任务说明 A: 照原样抄写列表中从含“13: (271, 18)”的一行起至含“38: (298, 7)”的一行止的各行，首尾两行都包括在内。

关键词:比德;山水比德;以形媚道;以物托志
儒家学者往往以伦理观点将自然现象和绘画形式的审美价值比附归于道德,在绘画理念上常常将自然之美与人的道德因素进行嫁接,由此就产生了绘画美学上的“比德”思想。
一、关于“比德”的概念界定
比的手法,在《诗经》中的运用就已十分普遍。“比”即以此物比彼物。古人之“比”,当是修辞学中的譬喻、比拟。(于苏光《比、兴手法——人与自然的和谐律动》)
艾兰在《水之道与德之端——中国早期哲学思想的本喻》一书中认为,作为一个哲学概念,“德”是一种内在活力,具有使人类社会得以发展与界定的特质。“德”是与万物生命的溪流相似的一种流体。“德”乃与生俱来之物,并系有待发展的潜质。然而,它必须先天有禀赋并得到后天培养才能成为美德。“所谓比德,简单地说,是指以自然物象之美来比附人物的道德之美,是先秦重要美学观念之一。”[1]
“比德”并不是儒家思想者借助山水等自然物的形象特征来附会、印证其仁学思想,而是其在对山、水等自然物进行直观观察的过程中所获得的一种审美体验:自然的山、水与人内在的精神品格的确具有某种共性,主体同对象的“比德”贯穿于对形象的观照过程,是“心境”与“物境”的“同态感应”、迹化为一;在其本质上,也就是因主体心理情感结构与客体形象结构相同或类似而形成的“异质同构”关系中的心物交融。“因此,儒家的“比德”,是一种超功利的、自满自足的美感境界,能够使主体获得美的愉悦[2]。所谓比德,指从客体自然物的某一特征中品味出与主体相关的美德。

数据集中列出的条目:
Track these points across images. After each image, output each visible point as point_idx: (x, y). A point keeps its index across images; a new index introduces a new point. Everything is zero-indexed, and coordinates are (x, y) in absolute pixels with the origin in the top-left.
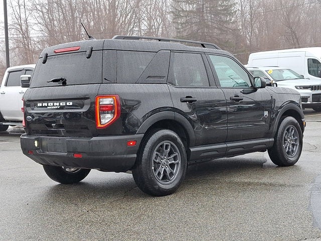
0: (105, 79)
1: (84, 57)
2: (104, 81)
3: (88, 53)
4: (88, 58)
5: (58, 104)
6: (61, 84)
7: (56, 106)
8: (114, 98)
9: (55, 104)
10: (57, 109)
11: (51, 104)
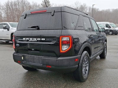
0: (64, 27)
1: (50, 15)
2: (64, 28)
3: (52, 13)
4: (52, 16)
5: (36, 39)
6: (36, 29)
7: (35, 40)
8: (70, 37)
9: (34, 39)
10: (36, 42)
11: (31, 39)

==

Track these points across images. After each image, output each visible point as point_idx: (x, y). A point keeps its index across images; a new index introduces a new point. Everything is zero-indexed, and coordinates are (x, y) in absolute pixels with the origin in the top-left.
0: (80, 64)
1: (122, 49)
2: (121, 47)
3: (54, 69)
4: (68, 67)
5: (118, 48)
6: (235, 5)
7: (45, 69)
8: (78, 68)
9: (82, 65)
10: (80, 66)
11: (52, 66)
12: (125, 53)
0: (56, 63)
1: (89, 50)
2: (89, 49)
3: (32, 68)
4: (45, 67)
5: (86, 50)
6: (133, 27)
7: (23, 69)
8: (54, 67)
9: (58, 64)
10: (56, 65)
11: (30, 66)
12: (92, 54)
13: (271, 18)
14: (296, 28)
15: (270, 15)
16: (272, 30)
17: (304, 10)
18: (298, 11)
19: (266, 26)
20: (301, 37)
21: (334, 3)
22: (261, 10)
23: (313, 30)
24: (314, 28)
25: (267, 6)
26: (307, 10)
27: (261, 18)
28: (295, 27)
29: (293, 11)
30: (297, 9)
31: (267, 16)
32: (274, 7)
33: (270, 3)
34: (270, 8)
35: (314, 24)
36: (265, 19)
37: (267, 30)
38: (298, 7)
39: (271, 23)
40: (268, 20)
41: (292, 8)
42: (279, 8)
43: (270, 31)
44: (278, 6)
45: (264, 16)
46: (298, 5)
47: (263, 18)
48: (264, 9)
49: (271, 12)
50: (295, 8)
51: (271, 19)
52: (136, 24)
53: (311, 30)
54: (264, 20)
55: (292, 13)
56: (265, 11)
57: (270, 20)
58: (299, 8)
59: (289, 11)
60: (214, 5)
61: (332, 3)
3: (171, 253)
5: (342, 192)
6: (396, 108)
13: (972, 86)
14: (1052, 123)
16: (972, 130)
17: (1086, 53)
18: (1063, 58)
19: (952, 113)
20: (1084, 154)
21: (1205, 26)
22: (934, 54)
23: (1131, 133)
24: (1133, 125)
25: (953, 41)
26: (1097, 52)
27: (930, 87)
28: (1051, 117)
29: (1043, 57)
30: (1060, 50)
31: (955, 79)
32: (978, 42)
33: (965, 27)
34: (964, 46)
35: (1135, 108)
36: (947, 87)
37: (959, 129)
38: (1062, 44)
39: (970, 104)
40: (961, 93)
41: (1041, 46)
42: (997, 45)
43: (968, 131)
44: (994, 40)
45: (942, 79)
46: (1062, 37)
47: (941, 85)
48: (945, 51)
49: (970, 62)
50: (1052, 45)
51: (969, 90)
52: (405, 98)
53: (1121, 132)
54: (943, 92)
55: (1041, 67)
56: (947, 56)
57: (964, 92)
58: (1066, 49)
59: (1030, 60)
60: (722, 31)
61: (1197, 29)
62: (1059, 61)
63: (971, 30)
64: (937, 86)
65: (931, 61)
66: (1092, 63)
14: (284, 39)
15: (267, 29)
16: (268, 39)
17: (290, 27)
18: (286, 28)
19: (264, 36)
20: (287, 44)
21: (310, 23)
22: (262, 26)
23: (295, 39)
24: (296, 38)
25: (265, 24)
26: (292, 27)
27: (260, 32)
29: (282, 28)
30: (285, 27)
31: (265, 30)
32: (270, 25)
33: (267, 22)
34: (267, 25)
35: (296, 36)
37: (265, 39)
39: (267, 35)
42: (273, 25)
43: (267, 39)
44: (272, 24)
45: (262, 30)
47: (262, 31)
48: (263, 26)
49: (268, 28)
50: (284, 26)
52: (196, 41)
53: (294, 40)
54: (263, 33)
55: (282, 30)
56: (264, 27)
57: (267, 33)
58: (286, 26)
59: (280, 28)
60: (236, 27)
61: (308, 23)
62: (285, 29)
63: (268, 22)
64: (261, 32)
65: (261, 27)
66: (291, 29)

任务说明 B: 把论述“比德”的原文中从“艾兰在《水之道与德之端——中”到“征中品味出与主体相关的美德。”的这一段逐字复述出来。

练习结果 A:
13: (271, 18)
14: (296, 28)
15: (270, 15)
16: (272, 30)
17: (304, 10)
18: (298, 11)
19: (266, 26)
20: (301, 37)
21: (334, 3)
22: (261, 10)
23: (313, 30)
24: (314, 28)
25: (267, 6)
26: (307, 10)
27: (261, 18)
28: (295, 27)
29: (293, 11)
30: (297, 9)
31: (267, 16)
32: (274, 7)
33: (270, 3)
34: (270, 8)
35: (314, 24)
36: (265, 19)
37: (267, 30)
38: (298, 7)

练习结果 B:
艾兰在《水之道与德之端——中国早期哲学思想的本喻》一书中认为,作为一个哲学概念,“德”是一种内在活力,具有使人类社会得以发展与界定的特质。“德”是与万物生命的溪流相似的一种流体。“德”乃与生俱来之物,并系有待发展的潜质。然而,它必须先天有禀赋并得到后天培养才能成为美德。“所谓比德,简单地说,是指以自然物象之美来比附人物的道德之美,是先秦重要美学观念之一。”[1]
“比德”并不是儒家思想者借助山水等自然物的形象特征来附会、印证其仁学思想,而是其在对山、水等自然物进行直观观察的过程中所获得的一种审美体验:自然的山、水与人内在的精神品格的确具有某种共性,主体同对象的“比德”贯穿于对形象的观照过程,是“心境”与“物境”的“同态感应”、迹化为一;在其本质上,也就是因主体心理情感结构与客体形象结构相同或类似而形成的“异质同构”关系中的心物交融。“因此,儒家的“比德”,是一种超功利的、自满自足的美感境界,能够使主体获得美的愉悦[2]。所谓比德,指从客体自然物的某一特征中品味出与主体相关的美德。